▶ _Instructions for the task_: Copy every entry below exactly as it appears, leaving out the images.

___ Excerpted data

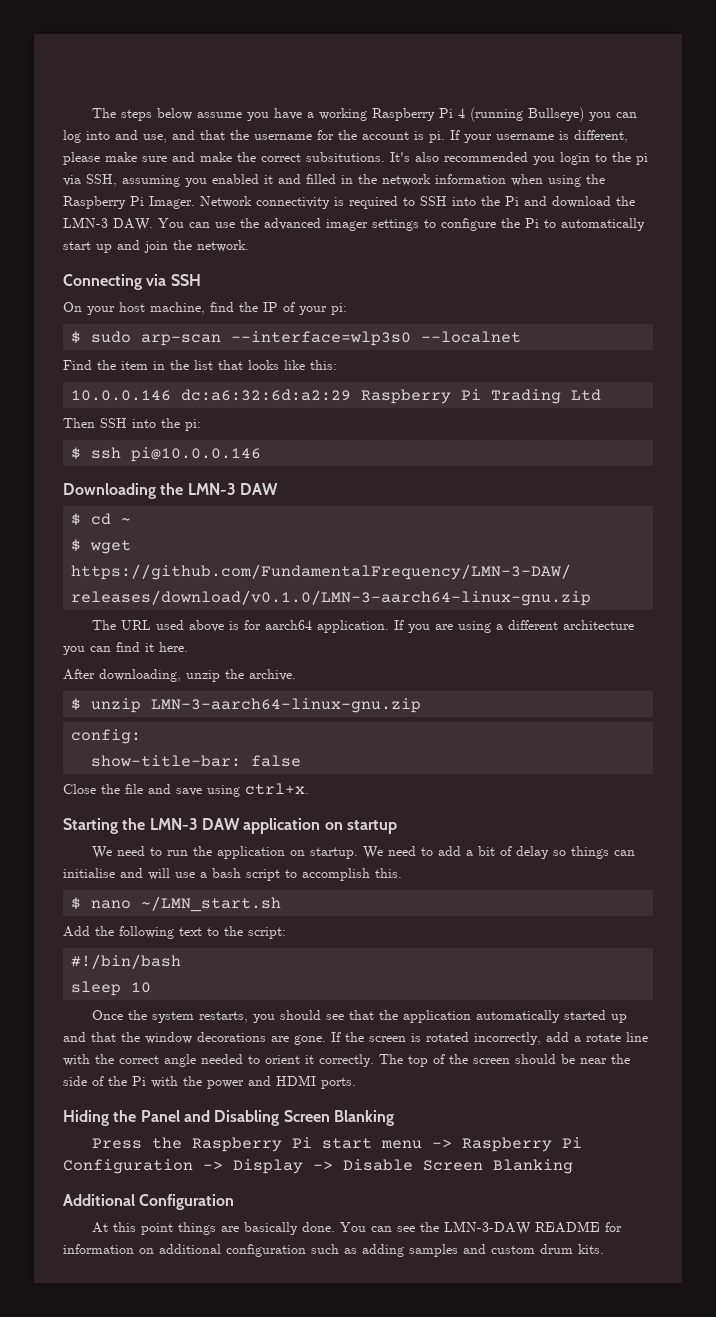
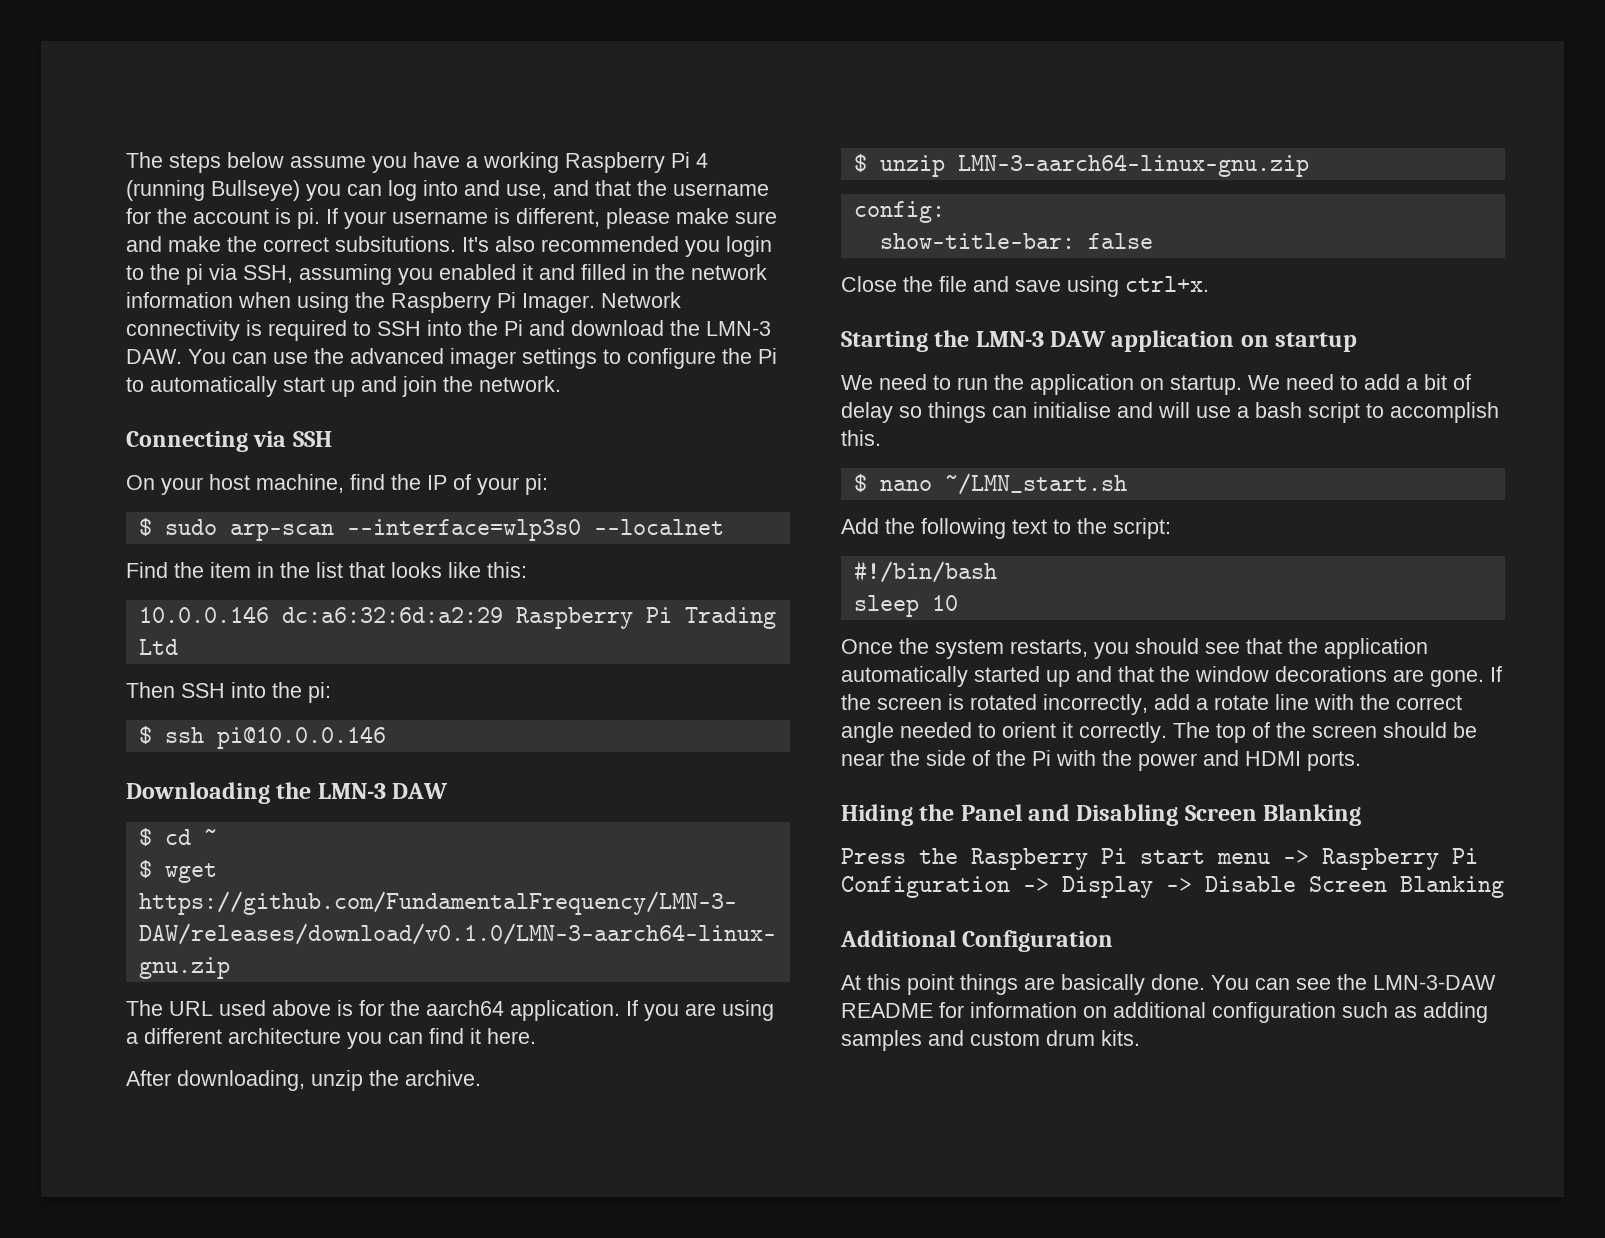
(262, 625) none -> [390,1000,420,1016] the

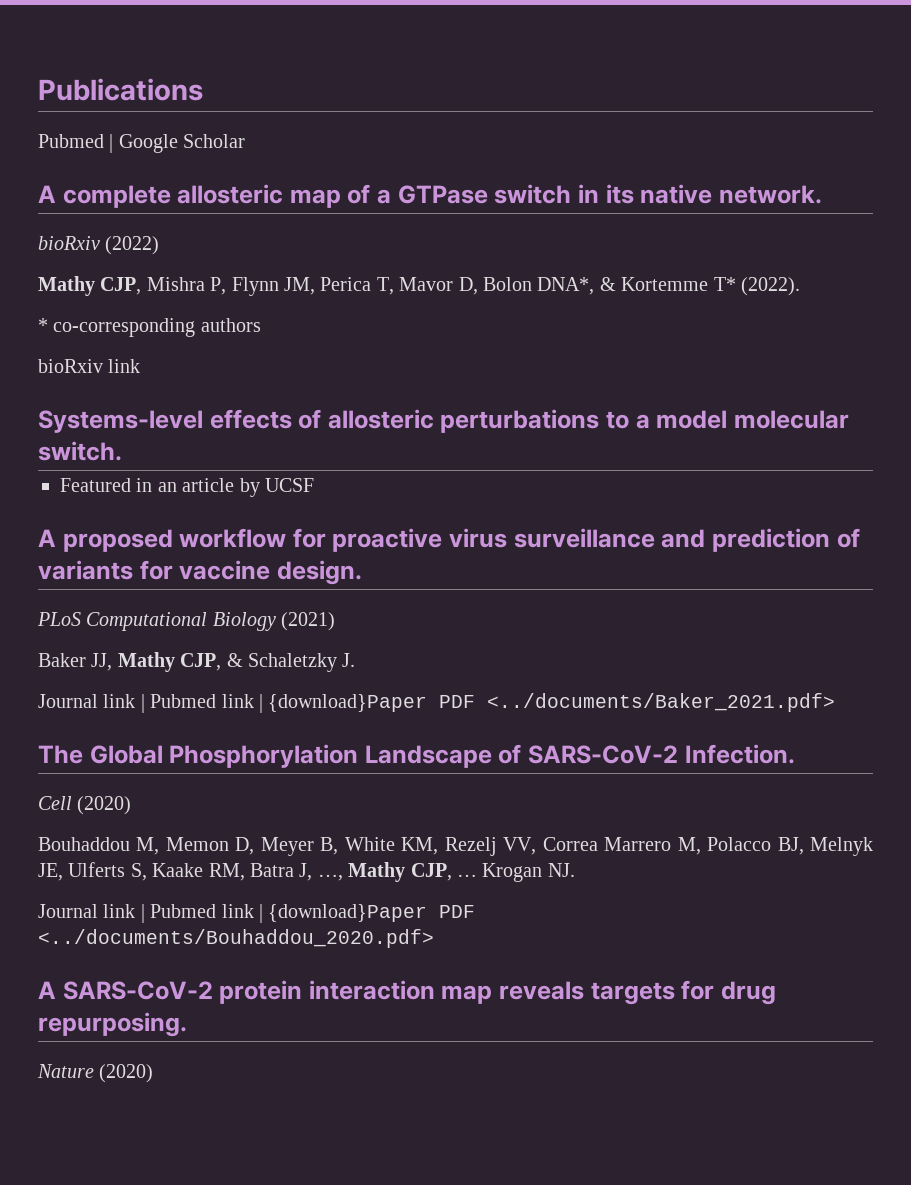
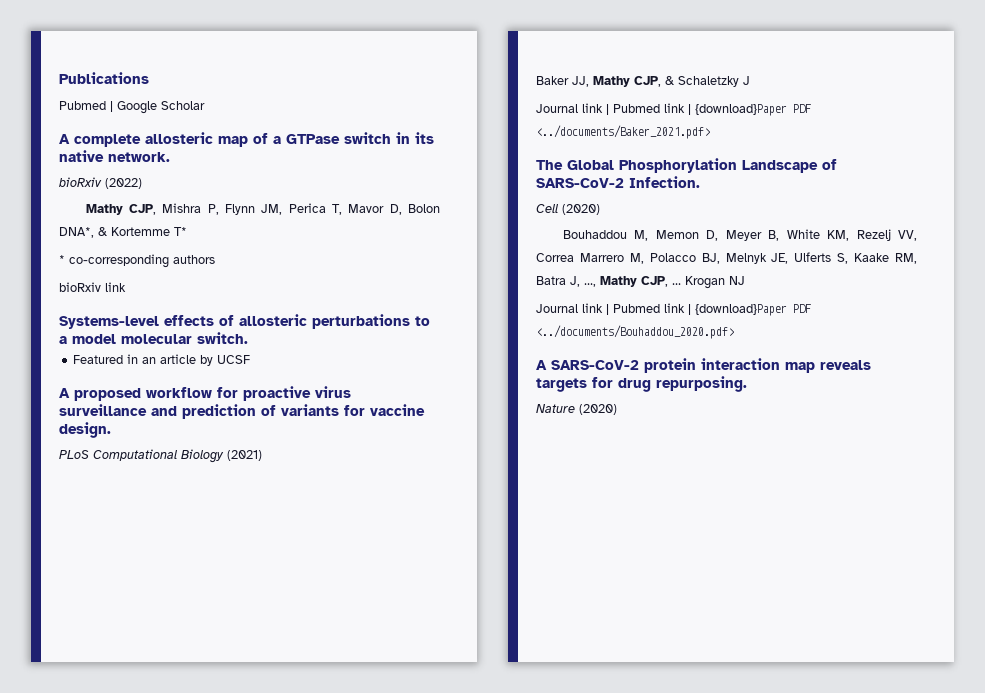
[740,277,800,296] (2022). -> (187, 231) none
[342,653,356,667] J. -> [743,76,750,85] J
[547,863,575,877] NJ. -> [729,276,745,285] NJ

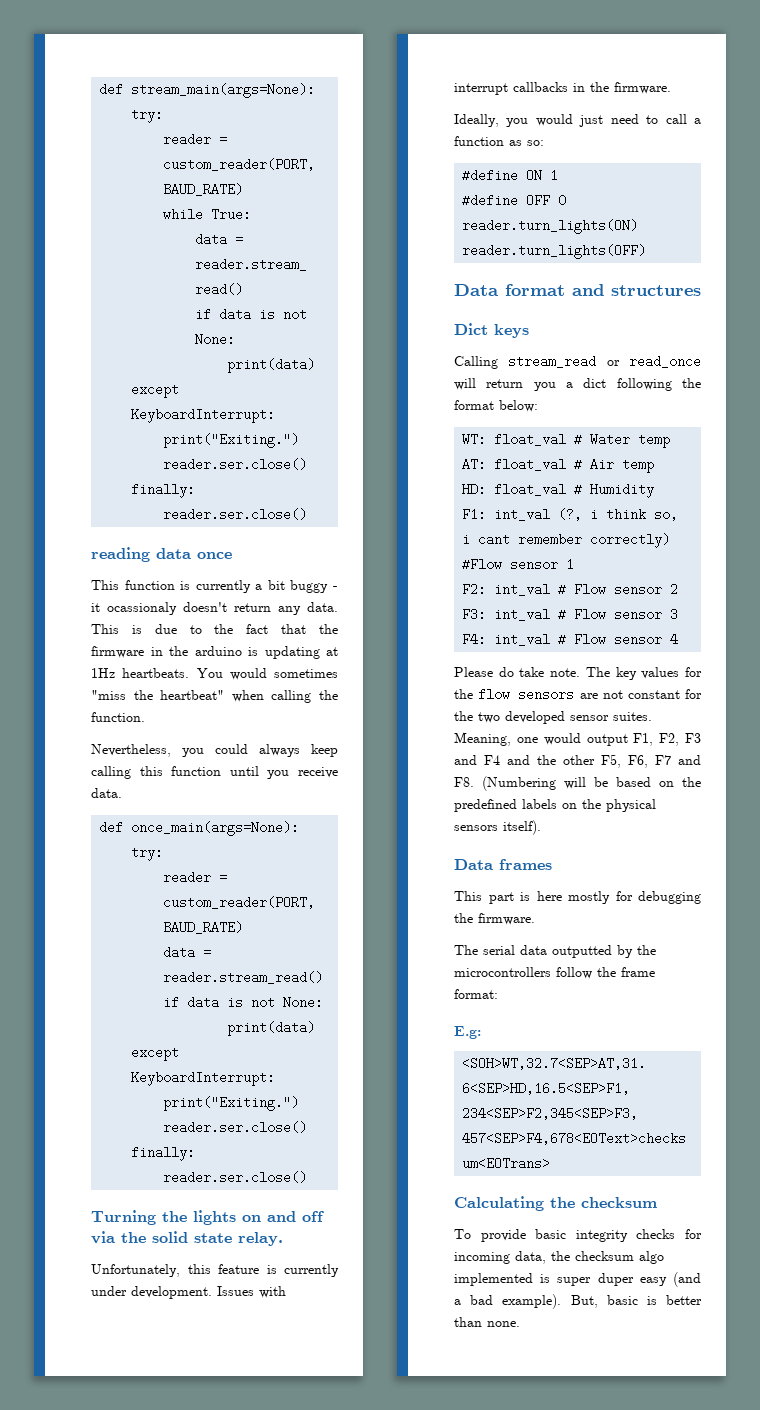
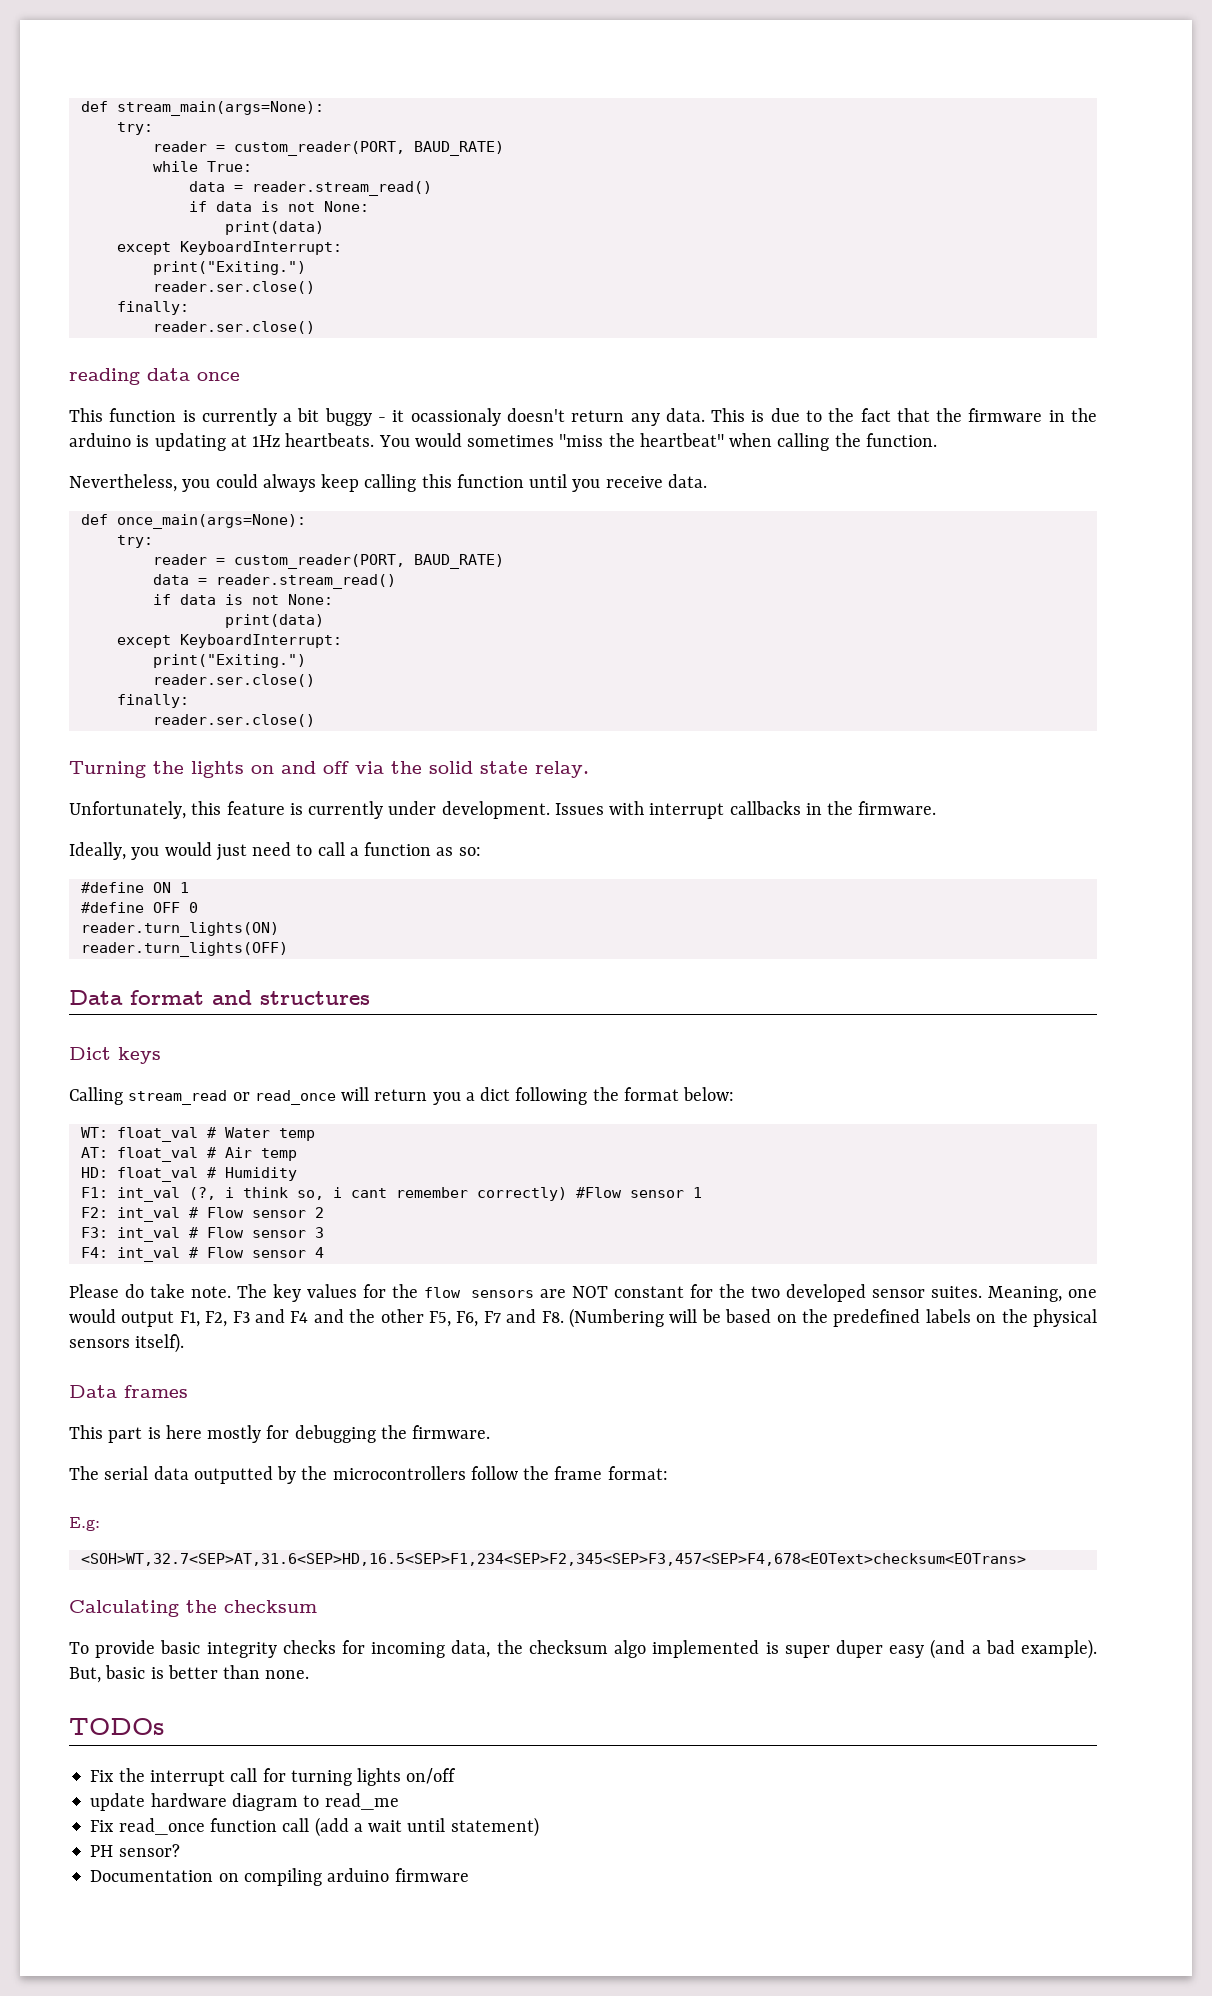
[602,690,623,699] not -> [571,1286,608,1298] NOT
(520, 1324) none -> [69,1718,164,1735] [90,1768,457,1786] [90,1793,399,1811] [90,1817,539,1837] [90,1844,180,1857] [90,1868,469,1886] // TODOs // Fix the interrupt call for turning lights on/off // update hardware diagram to read_me // Fix read_once function call (add a wait until statement) // PH sensor? // Documentation on compiling arduino firmware

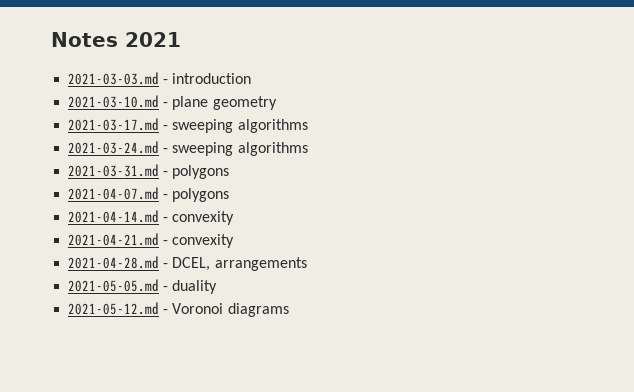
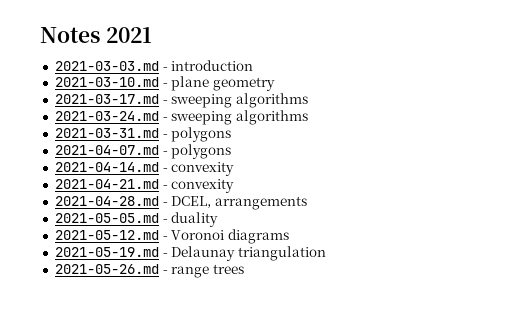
(289, 310) none -> [54,246,326,261] [54,264,244,278] // 2021-05-19.md - Delaunay triangulation // 2021-05-26.md - range trees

______

▶ _Answer for the task_:
(262, 625) none -> [390,1000,420,1016] the

[740,277,800,296] (2022). -> (187, 231) none
[342,653,356,667] J. -> [743,76,750,85] J
[547,863,575,877] NJ. -> [729,276,745,285] NJ

[602,690,623,699] not -> [571,1286,608,1298] NOT
(520, 1324) none -> [69,1718,164,1735] [90,1768,457,1786] [90,1793,399,1811] [90,1817,539,1837] [90,1844,180,1857] [90,1868,469,1886] // TODOs // Fix the interrupt call for turning lights on/off // update hardware diagram to read_me // Fix read_once function call (add a wait until statement) // PH sensor? // Documentation on compiling arduino firmware

(289, 310) none -> [54,246,326,261] [54,264,244,278] // 2021-05-19.md - Delaunay triangulation // 2021-05-26.md - range trees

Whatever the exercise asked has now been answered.